**Problem details:** Let your answer be the line containing "Вернуться к началу" and every line below it to the end of the records, copied exactly.

**Data extract:**
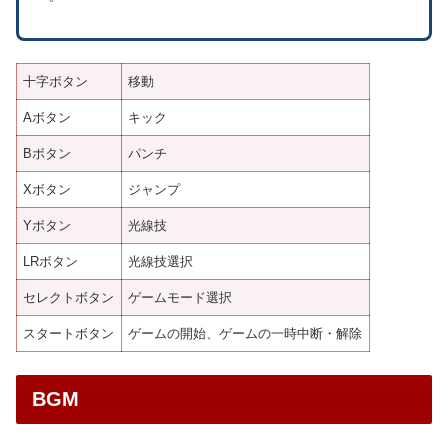
十字ボタン
移動
Aボタン
キック
Bボタン
パンチ
Xボタン
ジャンプ
Yボタン
光線技
LRボタン
光線技選択
セレクトボタン
ゲームモード選択
スタートボタン
ゲームの開始、ゲームの一時中断・解除
BGM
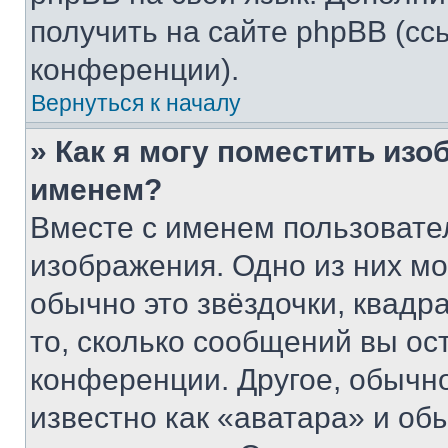
получить на сайте phpBB (сс
конференции).
Вернуться к началу
» Как я могу поместить из
именем?
Вместе с именем пользовател
изображения. Одно из них мо
обычно это звёздочки, квадр
то, сколько сообщений вы ос
конференции. Другое, обычн
известно как «аватара» и об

**Result:**
Вернуться к началу
» Как я могу поместить из
именем?
Вместе с именем пользовател
изображения. Одно из них мо
обычно это звёздочки, квадр
то, сколько сообщений вы ос
конференции. Другое, обычн
известно как «аватара» и об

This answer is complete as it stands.